La siguiente parada del vate es Cuba, donde fue a hacer cine y de paso, para variar, aprender a disparar, esto ya en 1962. Es entonces el punto de partida de la segunda y final etapa de Heraud, cuando asume como seudónimo el nombre de Rodrigo Machado, en homenaje a Manuel o Antonio (no me acuerdo). Porque al año siguiente, y de ahí en parte mi interés de historiador literario, lo tenemos en La Paz, desde donde escribe un par de poemas, el principal de los cuales tiene como característica central no dejar duda alguna desde su título: Balada del guerrillero que partió.

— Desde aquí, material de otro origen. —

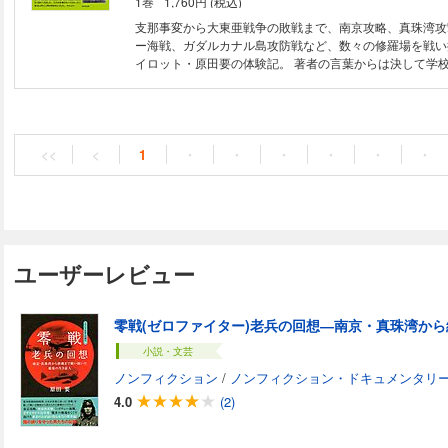
1巻
1,760円 (税込)
県生まれ。昭和8年、横須賀海兵団入団。昭和12年支那事
35期操縦練習生を主席で卒業し、同10月第12航空隊附で
支那事変から大東亜戦争の敗戦まで、南京攻略、真珠湾攻
し、「パネー号」爆撃、南京攻略戦に参加。昭和16年、
ー海戦、ガダルカナル島攻防戦など、数々の修羅場を戦い
みハワイ真珠湾攻撃に参加。その後、激戦地を転戦。重傷
イロット・原田要の体験記。 著者の言葉からは決して学
航空教官となり終戦。戦後、公職追放の苦難の中、農業、
らない戦前・戦中・戦後の真実を垣間見ることが出来、現
牛乳販売など様々な職業を経て、昭和43年に託児所を開設
面を切り抜けるための貴重な教訓が数多く含まれている。
法人「ひかり幼稚園」として認可され、同時に園長に就任
枠を超えた内容に老若男女を問わず多くの感動・感謝の声
パイロットとしての使命と誇りを胸に、戦争の悲惨さ、平
る話題作！ 雷撃の神様と言われた村田重治氏の究極の操
地で講演すると共に亡き戦友の慰霊を続けた。平成22年
サムライで有名な坂井三郎氏と切磋琢磨した日々、神風特
<<
<
1
・
・
・
・
・
・
も幼稚園で子どもたちと触れ合うのが日課だった。平成28
関行男氏への指導など、海軍航空隊の錚々たる面々との知
しまれながら99歳で帰らぬ人となった。
ードも満載で第一級資料としての価値もある。 更に、か
り取りをした敵兵（英軍ジョン・サイクス氏、米軍ジョー
戦後劇的な再会を果たした場面も。 真珠湾攻撃とミッド
は、著者の証言に加え、第一航空艦隊参謀長・草鹿龍之介
源田實らの回顧録を随所に交え、戦況の全体像がより分か
ユーザーレビュー
に捉えられるようになっている。 著者略歴 元ゼロ戦戦士
生まれ。昭和8年横須賀海兵団入団。昭和12年支那事変勃
操縦練習生を主席で卒業し、同10月第12航空隊附で中支
号爆撃、南京攻略戦に参加。昭和16年空母蒼龍に乗り組
撃に参加。その後、激戦地を転戦。重傷を負い内地で航空
小説・文芸
戦。戦後、公職追放の苦難の中、農業、酪農、八百屋、牛
ノンフィクション
/
ノンフィクション・ドキュメンタリ
な職業を経て、昭和43年託児所を開設。平成22年園長を
4.0
(2)
で子どもたちと触れ合うのが日課だった。平成28年5月皆
ら99歳で帰らぬ人となった。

 Comienza así: “Una tarde díjole a su amada/’Me voy, ya es tiempo de lluvias/todo está anegado/ la vida se me envuelve en la garganta/no puedo resistir más opresión/…/ adiós me voy a los montes con los guerrilleros’”. 

No sabemos el nombre de la amada a la cual dirigióse de ese modo Heraud, ni si tuvo tratos con los poetas-guerrilleros domésticos, todo un dulce para los curiosos de estas cosas, como se sabe. En todo caso, la crítica ya ha abundado bastante sobre este subgénero lírico que campeó esos años en nuestras playas, en cuyas muestras no había que esperar mucho para encontrarse con la palabra fusil, la palabra lucha, la palabra oprimidos.

Pero estará de acuerdo el lector en que aquí el tufillo procubano tipo Silvio Rodríguez, como no tiene música que lo ampare, termina en el nivel de un Roque Dalton o un Ernesto Cardenal, para citar otros dos héroes del verso popular de esos años.

“Lo que primero impresiona (en la obra de Heraud) es la sencillez de la concepción poética y de su expresión”, dice uno de sus comentaristas en el libro (José Miguel Oviedo, p. 295). Y verdaderamente impresiona cómo podía alcanzar la simpleza. Veamos el siguiente verso: Se despidió y partió. Y en efecto, se despidió y partió, con siete compañeros del Ejército de Liberación Nacional del país vecino (así como hubo elenos bolis, los hubo peruchos), hacia el norte, para llegar a Puerto Maldonado, ya en su tierra. Y a continuación lo mataron, así de sencillo, a los 21 años de edad, en uno de esos finales absurdos de los que la guerrilla boliviana también tuvo sus buenos ejemplares, como Benjo Cruz o Néstor Paz Zamora.

Se dice que hay ciertas lecturas que desprestigian al lector. Pero no voy a llegar al nivel de crueldad de Borges cuando dijo que a Lorca lo mataron por mal poeta. Mi interés es otro. Hay en la jerga periodística lo que se llama la publinota. Así que, con la venia de la directora, voy a inaugurar el género de la publi-columna para anunciar que el libro de marras está en venta de garaje este sábado.

 
Walter I. Vargas es ensayista y crítico.